Quase 1,3 milhão de brasileiros deixaram de procurar emprego no primeiro ano da pandemia, apontam dados do IBGE. Esse contingente passou a integrar o grupo de trabalhadores desalentados no país -profissionais que estão sem emprego e que desistiram de procurar novas vagas por acreditarem que não terão vez no mercado de trabalho.

Na visão de economistas, o quadro reflete as dificuldades impostas pela pandemia à busca por trabalho.

As estatísticas fazem parte da Pnad Contínua (Pesquisa Nacional por Amostra de Domicílios Contínua) e consideram o período do trimestre encerrado em fevereiro de 2020 -antes, portanto, de o coronavírus se espalhar pelo Brasil- e o mesmo período de 2021.

Com esse acréscimo, o total de desalentados chegou a 5,952 milhões no trimestre encerrado em fevereiro, o maior da série histórica do IBGE, com dados desde 2012. Representa mais do que o dobro da população de Salvador, de 2,9 milhões de habitantes.

Mesmo sem trabalho formal ou informal, o grupo não é considerado desempregado. É que, para as estatísticas oficiais, uma pessoa está desocupada quando segue em busca de recolocação profissional com ou sem carteira assinada. Isso não é feito pelos desalentados.

No trimestre até fevereiro, a população desempregada chegou a 14,4 milhões, outro recorde da série histórica.

“A pandemia expulsou parte das pessoas do mercado de trabalho, e elas não conseguiram voltar”, afirma o economista Hélio Zylberstajn, professor sênior da FEA-USP e coordenador do Projeto Salariômetro, da Fipe.

O pedagogo e educador físico Alexandre Cordeiro Figueira, 39, sentiu as dificuldades geradas pela Covid-19. Antes da pandemia, ele dava aulas de capoeira em escolas da rede privada e em projetos sociais em Porto Alegre. Com a chegada da crise sanitária, as atividades foram paralisadas em 2020, e o trabalho de Figueira ficou inviabilizado.

Ele diz que, no momento, não faz busca ativa por emprego, devido à escassez de oportunidades em sua área. Para recompor parte da renda, o morador da capital gaúcha chegou a participar de aulas online e fez bicos com o sogro no setor de construção civil, mas tudo de forma “bem espaçada” na pandemia.

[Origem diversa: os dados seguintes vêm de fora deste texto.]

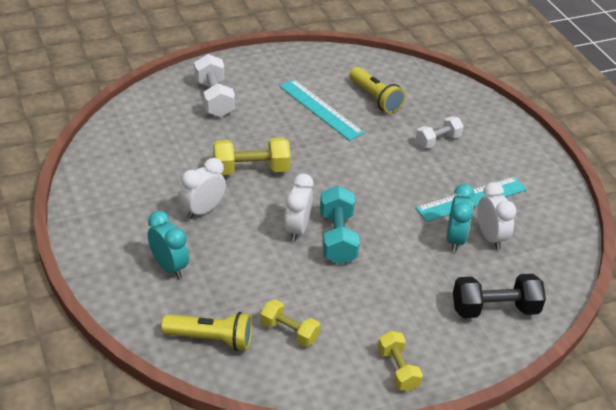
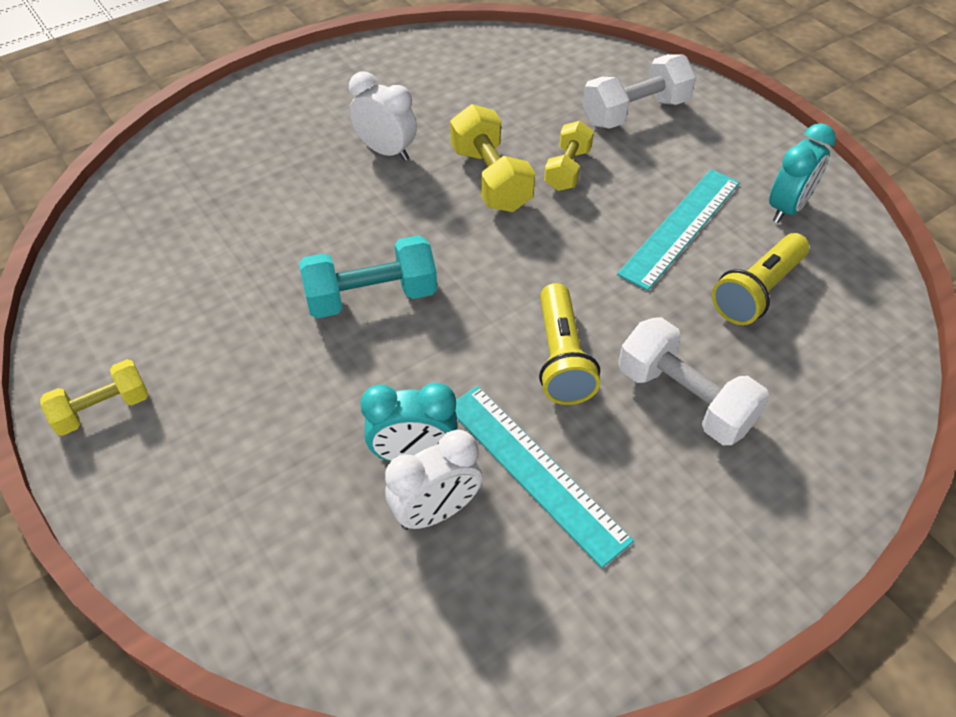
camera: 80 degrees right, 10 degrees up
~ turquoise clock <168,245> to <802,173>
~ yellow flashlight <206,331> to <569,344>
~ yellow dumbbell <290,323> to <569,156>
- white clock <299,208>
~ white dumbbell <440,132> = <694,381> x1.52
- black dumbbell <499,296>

“A situação está bem difícil. Não existe aquela busca por emprego com esperança”, conta. “Desejo que a pandemia passe e tudo volte ao normal. A melhor coisa é o contato com as pessoas.”
Professor do Insper, o economista Sérgio Firpo ressalta que o quadro provoca uma “depreciação do capital humano”. Segundo ele, além do fechamento de postos de trabalho, as restrições a deslocamentos também favorecem a alta do desalento.

A paralisação de escolas é outro fator que pode afastar parte dos profissionais do mercado, pela necessidade de cuidar dos filhos em casa.

“É como se estivéssemos jogando fora recursos humanos neste momento. O capital humano se deprecia porque não é utilizado. Isso tem efeitos perversos”, comenta.

Para especialistas, a alta do desalento reforça que o país ainda está distante de alcançar uma retomada consistente na economia e, especificamente, no mercado de trabalho.

“O mercado de trabalho reflete como lidamos com a pandemia. A vacinação tem demorado. Enquanto não vacinarmos a força de trabalho, vamos ter dificuldades.”

Professora da Escola de Negócios da PUCRS, a economista Izete Pengo Bagolin vai na mesma linha. Ela salienta que a imunização é “básica” para a melhora do ambiente econômico. Conforme Izete, o governo federal também precisaria pensar em projetos que incentivassem a qualificação de trabalhadores e a saída do desalento no pós-pandemia.

“A mensagem até agora é que a recuperação ainda não ocorreu. Muitas pessoas foram severamente impactadas pela pandemia, com o afastamento do mercado de trabalho. Vivemos um período de incerteza. Esse ambiente contribui para a alta do desalento.”

Zylberstajn destaca que o nível de recuperação do emprego depende do avanço de investimentos produtivos, além da vacinação. Nesse sentido, o economista diz que o país deve buscar novas concessões em infraestrutura. Projetos nessa área têm capacidade de espalhar estímulos em outros setores, lembra o professor.

“A primeira coisa é a vacina. E a segunda é o país voltar a crescer. Para isso, não tem jeito: é preciso atrair investimentos. O governo não consegue investir. A gente precisa de aportes privados para trazer o mercado de trabalho de volta para a vida”, afirma.